*What is being asked*. For each line of the listing that includes the word "events", show the whole line.
**** Supplied information ****
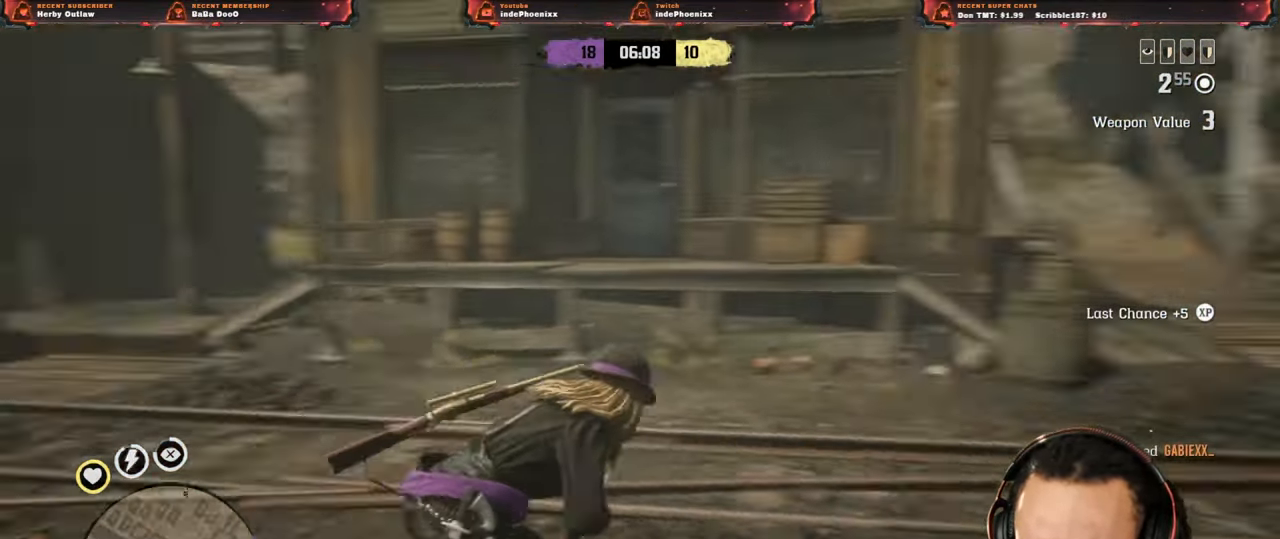
{"dt_ms": 500, "buttons": [], "left_stick": "up-right", "right_stick": "center"}
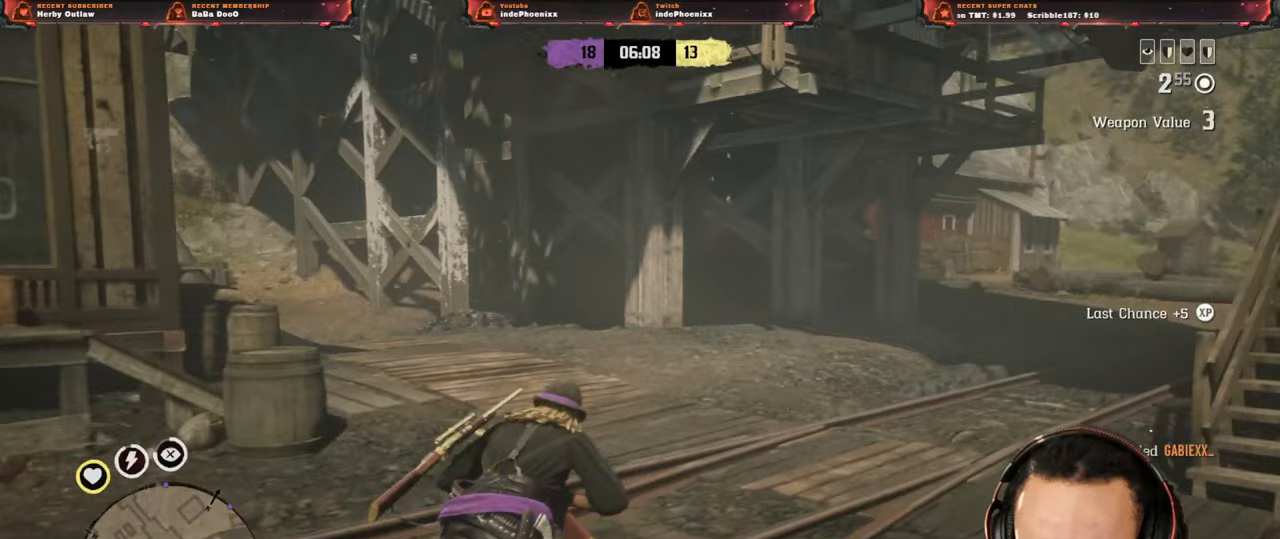
{"dt_ms": 500, "buttons": ["L2", "R2"], "left_stick": "up", "right_stick": "center", "events": [[17, "L2", "down"], [100, "R3", "down"], [183, "R3", "up"], [267, "R2", "down"], [333, "left_stick", "up"]]}
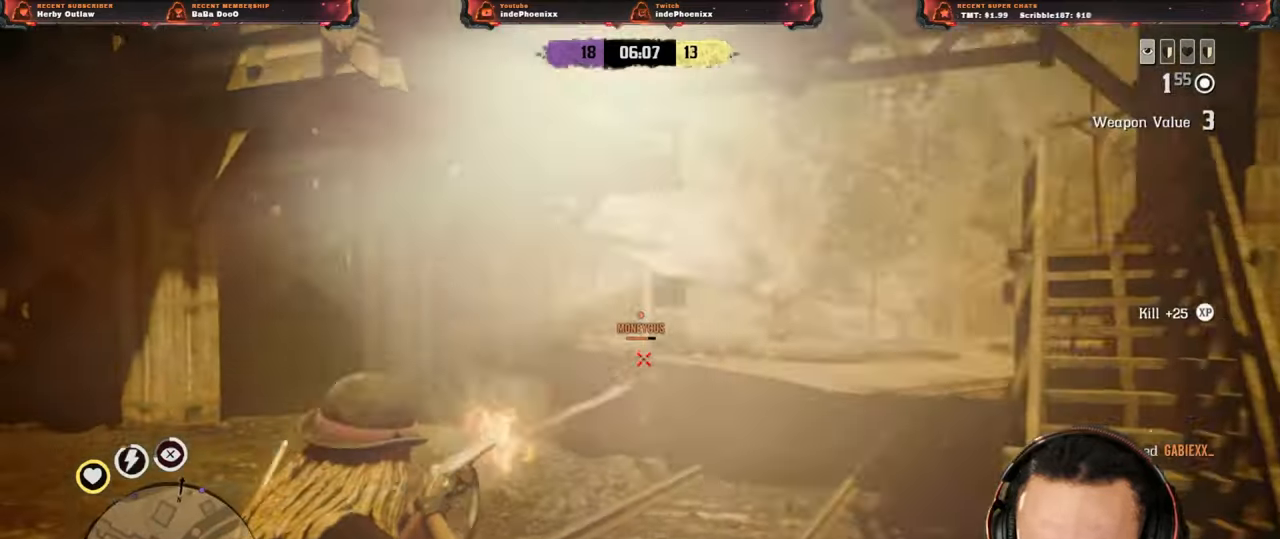
{"dt_ms": 500, "buttons": [], "left_stick": "down-right", "right_stick": "center", "events": [[83, "R2", "up"], [133, "left_stick", "up-right"], [300, "CROSS", "down"], [317, "L2", "up"], [333, "left_stick", "right"], [400, "CROSS", "up"], [500, "left_stick", "down-right"]]}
****
*Task solution*.
{"dt_ms": 500, "buttons": ["L2", "R2"], "left_stick": "up", "right_stick": "center", "events": [[17, "L2", "down"], [100, "R3", "down"], [183, "R3", "up"], [267, "R2", "down"], [333, "left_stick", "up"]]}
{"dt_ms": 500, "buttons": [], "left_stick": "down-right", "right_stick": "center", "events": [[83, "R2", "up"], [133, "left_stick", "up-right"], [300, "CROSS", "down"], [317, "L2", "up"], [333, "left_stick", "right"], [400, "CROSS", "up"], [500, "left_stick", "down-right"]]}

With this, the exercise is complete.